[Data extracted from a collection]
============================================================

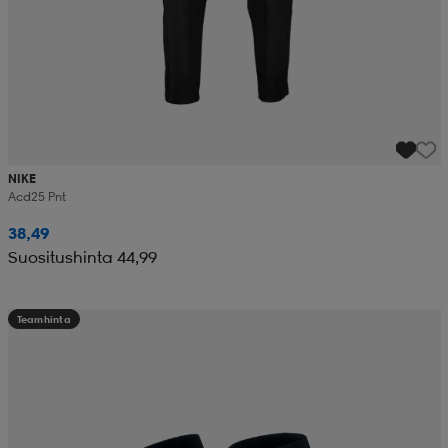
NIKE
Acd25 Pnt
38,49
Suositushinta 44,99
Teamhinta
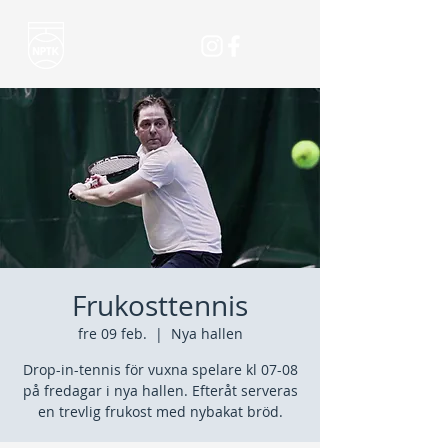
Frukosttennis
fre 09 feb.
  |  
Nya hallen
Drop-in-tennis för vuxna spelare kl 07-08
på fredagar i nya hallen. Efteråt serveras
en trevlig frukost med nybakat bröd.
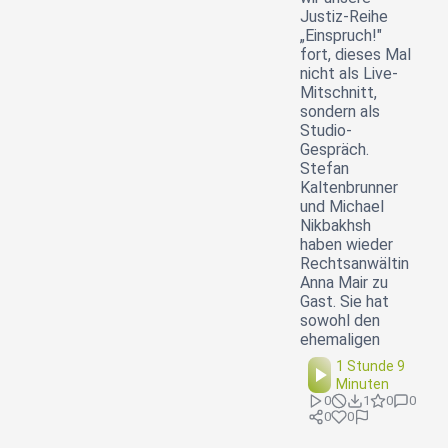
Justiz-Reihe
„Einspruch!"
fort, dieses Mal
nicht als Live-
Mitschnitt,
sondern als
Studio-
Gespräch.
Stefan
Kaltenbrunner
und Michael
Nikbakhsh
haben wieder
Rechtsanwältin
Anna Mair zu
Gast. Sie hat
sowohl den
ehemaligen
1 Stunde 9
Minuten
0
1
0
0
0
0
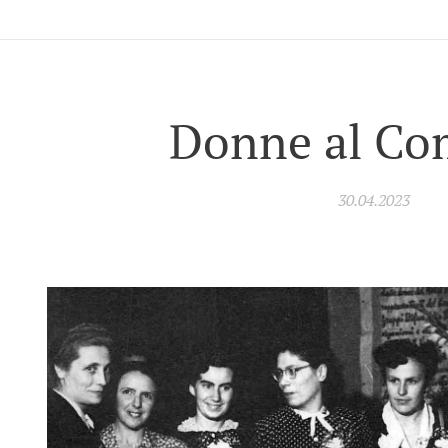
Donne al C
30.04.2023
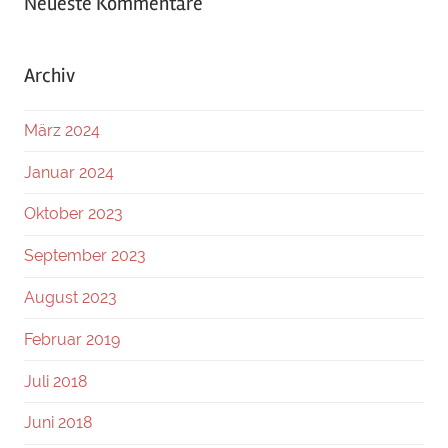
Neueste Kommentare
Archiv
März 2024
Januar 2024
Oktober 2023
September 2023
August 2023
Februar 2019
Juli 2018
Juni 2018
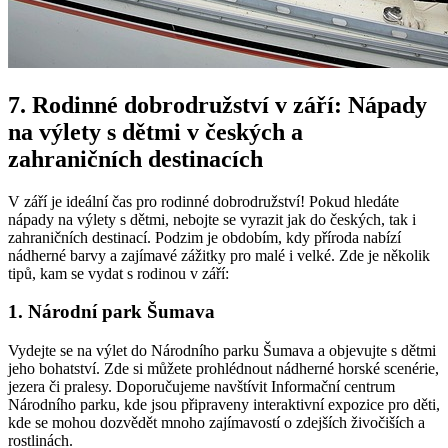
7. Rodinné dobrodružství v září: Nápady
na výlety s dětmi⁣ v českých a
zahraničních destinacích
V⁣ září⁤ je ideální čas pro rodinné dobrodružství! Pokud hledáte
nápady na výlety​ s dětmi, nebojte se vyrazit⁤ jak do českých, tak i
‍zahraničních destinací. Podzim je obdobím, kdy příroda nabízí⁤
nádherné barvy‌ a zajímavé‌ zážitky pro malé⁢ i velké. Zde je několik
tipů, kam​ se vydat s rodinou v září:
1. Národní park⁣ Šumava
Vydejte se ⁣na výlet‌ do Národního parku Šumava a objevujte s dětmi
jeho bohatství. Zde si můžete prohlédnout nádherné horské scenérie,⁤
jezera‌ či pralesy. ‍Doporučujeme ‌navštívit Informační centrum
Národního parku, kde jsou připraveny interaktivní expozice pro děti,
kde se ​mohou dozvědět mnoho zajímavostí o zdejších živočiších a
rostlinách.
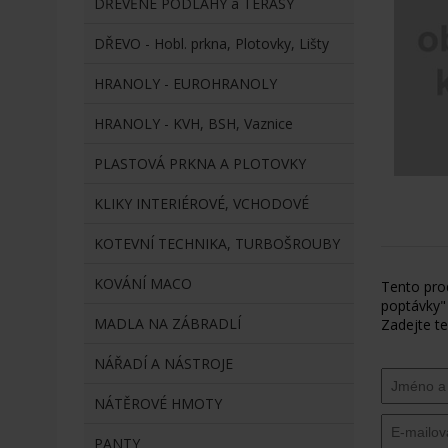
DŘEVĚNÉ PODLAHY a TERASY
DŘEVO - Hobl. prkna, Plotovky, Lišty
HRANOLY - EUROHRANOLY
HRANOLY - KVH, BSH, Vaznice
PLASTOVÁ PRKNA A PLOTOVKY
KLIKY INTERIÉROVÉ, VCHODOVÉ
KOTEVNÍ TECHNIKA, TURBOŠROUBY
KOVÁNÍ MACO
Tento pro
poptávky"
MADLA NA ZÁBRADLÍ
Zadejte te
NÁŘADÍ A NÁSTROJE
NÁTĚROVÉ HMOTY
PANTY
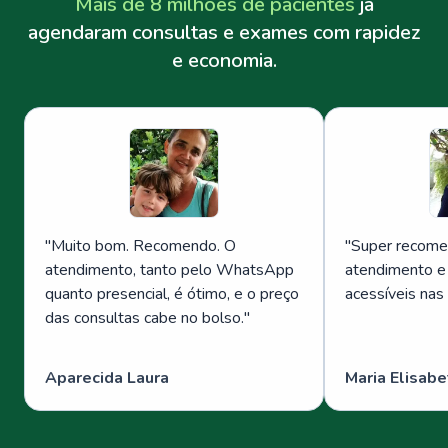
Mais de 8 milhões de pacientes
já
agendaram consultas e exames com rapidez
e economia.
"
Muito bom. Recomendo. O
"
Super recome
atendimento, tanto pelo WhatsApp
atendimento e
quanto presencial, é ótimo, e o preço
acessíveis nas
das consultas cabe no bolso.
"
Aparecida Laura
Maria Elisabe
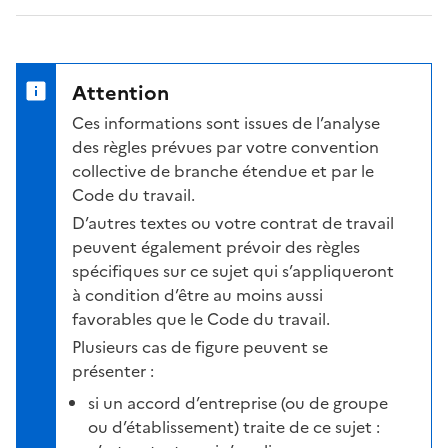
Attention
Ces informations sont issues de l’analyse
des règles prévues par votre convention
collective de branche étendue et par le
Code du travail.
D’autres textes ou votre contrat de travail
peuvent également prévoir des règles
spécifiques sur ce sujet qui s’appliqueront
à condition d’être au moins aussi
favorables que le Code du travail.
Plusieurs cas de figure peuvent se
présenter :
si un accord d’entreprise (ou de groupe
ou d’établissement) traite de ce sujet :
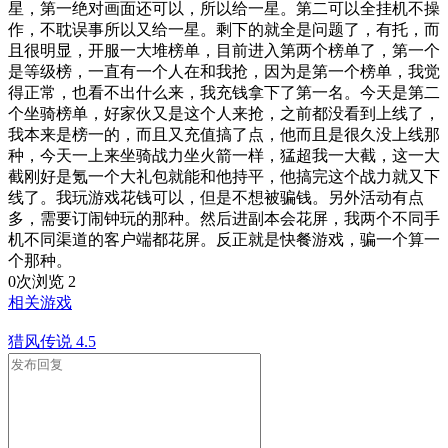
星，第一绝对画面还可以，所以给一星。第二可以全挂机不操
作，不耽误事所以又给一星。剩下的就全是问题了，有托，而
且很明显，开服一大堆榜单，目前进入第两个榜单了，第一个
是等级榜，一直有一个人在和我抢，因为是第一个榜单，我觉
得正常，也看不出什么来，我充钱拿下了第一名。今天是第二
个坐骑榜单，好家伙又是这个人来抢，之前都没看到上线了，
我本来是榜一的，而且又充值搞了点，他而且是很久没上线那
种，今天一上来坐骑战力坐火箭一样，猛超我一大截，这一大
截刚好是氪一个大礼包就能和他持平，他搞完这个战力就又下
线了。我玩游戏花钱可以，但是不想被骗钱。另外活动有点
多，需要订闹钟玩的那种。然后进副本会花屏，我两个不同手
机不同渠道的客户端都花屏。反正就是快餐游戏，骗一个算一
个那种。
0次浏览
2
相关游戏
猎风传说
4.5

============================================================

▶ _Required action_
From the line containing "Gast. Sie hat" through the line containing "des règles prévues par votre convention", copy every line above exactly, without pictures.

▶ _Task response_
Gast. Sie hat
sowohl den
ehemaligen
1 Stunde 9
Minuten
0
1
0
0
0
0
Donne al C
30.04.2023
Neueste Kommentare
Archiv
März 2024
Januar 2024
Oktober 2023
September 2023
August 2023
Februar 2019
Juli 2018
Juni 2018
7. Rodinné dobrodružství v září: Nápady
na výlety s dětmi⁣ v českých a
zahraničních destinacích
V⁣ září⁤ je ideální čas pro rodinné dobrodružství! Pokud hledáte
nápady na výlety​ s dětmi, nebojte se vyrazit⁤ jak do českých, tak i
‍zahraničních destinací. Podzim je obdobím, kdy příroda nabízí⁤
nádherné barvy‌ a zajímavé‌ zážitky pro malé⁢ i velké. Zde je několik
tipů, kam​ se vydat s rodinou v září:
1. Národní park⁣ Šumava
Vydejte se ⁣na výlet‌ do Národního parku Šumava a objevujte s dětmi
jeho bohatství. Zde si můžete prohlédnout nádherné horské scenérie,⁤
jezera‌ či pralesy. ‍Doporučujeme ‌navštívit Informační centrum
Národního parku, kde jsou připraveny interaktivní expozice pro děti,
kde se ​mohou dozvědět mnoho zajímavostí o zdejších živočiších a
rostlinách.
DŘEVĚNÉ PODLAHY a TERASY
DŘEVO - Hobl. prkna, Plotovky, Lišty
HRANOLY - EUROHRANOLY
HRANOLY - KVH, BSH, Vaznice
PLASTOVÁ PRKNA A PLOTOVKY
KLIKY INTERIÉROVÉ, VCHODOVÉ
KOTEVNÍ TECHNIKA, TURBOŠROUBY
KOVÁNÍ MACO
Tento pro
poptávky"
MADLA NA ZÁBRADLÍ
Zadejte te
NÁŘADÍ A NÁSTROJE
NÁTĚROVÉ HMOTY
PANTY
Mais de 8 milhões de pacientes
já
agendaram consultas e exames com rapidez
e economia.
"
Muito bom. Recomendo. O
"
Super recome
atendimento, tanto pelo WhatsApp
atendimento e
quanto presencial, é ótimo, e o preço
acessíveis nas
das consultas cabe no bolso.
"
Aparecida Laura
Maria Elisabe
Attention
Ces informations sont issues de l’analyse
des règles prévues par votre convention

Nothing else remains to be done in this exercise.